After Meeting the Mentor

  • 1 Meeting (email):

The developer team wrote a first email to the Mentor Dr.El Mazouari, so that they could get to know both the Project and the Client.

    • The discussion with the client was around the problem statement. The team decided to make for the Mentor,Dr. El Mazouari, a list of questions containing all the doubts they had. The first clarification was around the nature of the data that has to be handled, and, the application end-user, that, as a bioinformatician, is interested in Sequence Annotation, no matter what sequence he is working on. The main focus concerning this data has to go in its Visualization and Presentation. Data must be user-friendly and easy to understand.
    • Second point of the discussion was around the reason beneath the decision to create a new sequence parser' when there is already Genbank. The problems here is that Genbank is public and most of the industries will not use it, thus companies will not upload their sequence to public DB by default. Huge amount of industry sequences are in-house sequences that must be processed in-house.
    • Third point was on the necessity to have a Web-Application. Since there are many Desktop Applications that already read annotated sequences (mostly in GenBank format), the team has to develop a Web-Application.
    • Fourth Dr.El Mazouari clarified some doubts around the Bio-Libraries. He introduced two of them: BioJava and BioPerl. The problem with these is that, as easily understandable from their name, they are not written in Javascript, therefore the team will have to choose from Bridging the Java/Perl code and the Javascript-Application or Writing their own parser .
    • Fifth point in the discussion was 'The Mockups presented': The Mentor told the team that the only Input type they have to accept is the sequence, thus they don't need to implement the Search for id feature. Since the final users will be Bioinformaticians and the main focus is to make a user-friendly application for them, Dr. El Mazouari asked to remove the Customization Feature, so not to confuse them.
    • Finally the team was asked to implement an additional feature in order to make selected features extracted from an annotated sequences Exportable.
  • 2 Meeting (Facetime video-chat):

After the first contact with the Mentor, the team started brainstorming around the problem statement, and the result of this was the refinement of the functional requirements that Dr. El Mazouari requested. We then asked to have another exchange with the Mentor. Since one of the topics of the discussion was concerning biological arguments and the team did not enough expertise in this field, Tutor Tatyana Goldberg offered to join the Facetime talk.
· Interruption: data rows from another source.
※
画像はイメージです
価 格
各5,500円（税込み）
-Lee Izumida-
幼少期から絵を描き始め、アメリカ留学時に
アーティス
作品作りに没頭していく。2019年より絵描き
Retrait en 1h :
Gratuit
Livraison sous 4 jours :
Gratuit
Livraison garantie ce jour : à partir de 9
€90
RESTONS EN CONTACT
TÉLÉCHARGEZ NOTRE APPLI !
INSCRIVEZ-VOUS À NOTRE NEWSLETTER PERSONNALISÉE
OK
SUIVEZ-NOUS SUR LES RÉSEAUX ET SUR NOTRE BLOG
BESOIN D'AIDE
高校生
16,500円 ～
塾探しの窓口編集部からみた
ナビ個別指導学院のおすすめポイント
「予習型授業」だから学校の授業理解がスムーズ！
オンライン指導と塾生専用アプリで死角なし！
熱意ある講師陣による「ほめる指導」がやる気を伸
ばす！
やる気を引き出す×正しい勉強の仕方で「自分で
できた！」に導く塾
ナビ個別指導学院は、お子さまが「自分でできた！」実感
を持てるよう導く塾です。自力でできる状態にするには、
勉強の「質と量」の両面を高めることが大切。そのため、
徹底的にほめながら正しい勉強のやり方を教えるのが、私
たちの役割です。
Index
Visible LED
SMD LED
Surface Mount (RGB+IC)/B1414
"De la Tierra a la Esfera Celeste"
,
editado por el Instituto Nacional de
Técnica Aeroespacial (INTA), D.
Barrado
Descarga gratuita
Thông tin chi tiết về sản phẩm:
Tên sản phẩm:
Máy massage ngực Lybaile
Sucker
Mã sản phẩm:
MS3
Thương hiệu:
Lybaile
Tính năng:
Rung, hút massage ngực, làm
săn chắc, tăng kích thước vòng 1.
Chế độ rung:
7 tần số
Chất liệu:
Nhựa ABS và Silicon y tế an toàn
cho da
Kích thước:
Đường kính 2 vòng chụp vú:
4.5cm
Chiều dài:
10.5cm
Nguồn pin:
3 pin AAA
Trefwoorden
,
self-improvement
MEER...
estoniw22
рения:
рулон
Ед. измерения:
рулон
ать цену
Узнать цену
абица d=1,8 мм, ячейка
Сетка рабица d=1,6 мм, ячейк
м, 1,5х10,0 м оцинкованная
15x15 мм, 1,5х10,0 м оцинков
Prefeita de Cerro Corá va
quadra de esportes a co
Before the discussion we had three main questions, The following section explains our questions and also the information given to us by our mentor

    • First The first question that we had was regarding the input, more specifically if the input was a sequence or genbank file. After our conversation with the mentor it was clear that, the system should be built in such way that it should only accept a string. This string could however come from a database, file, text was not important.
    • Second The second question was about the parser, if there was any library which already accomplished this feature. But we found that the only available alternate was written in Java ( part of the biojava project) or in Perl ( part of the bioperl project) and there was nothing written in javascript which could be reused and it should be built from the scratch. However the idea or the strategy from the Bioprojects could be reused.
    • Third The last question was regarding the export feature, it was not very clear how the features were supposed to be exported (format). The mentor instructed us that the features should be exportable as plain text and further more multiple features should be exportable at once, the application should also provide an interface to select which features would be able to exportable.

As one of the advanced features, the mentor asked us that it would be interesting if multiple sequences could be parsed at once.

One more requirement that was asked by the mentor was to make the code as easily reusable as possible. As he develops in Java, the project that we develop should be easily importable in a Java EE project and be part of a web application.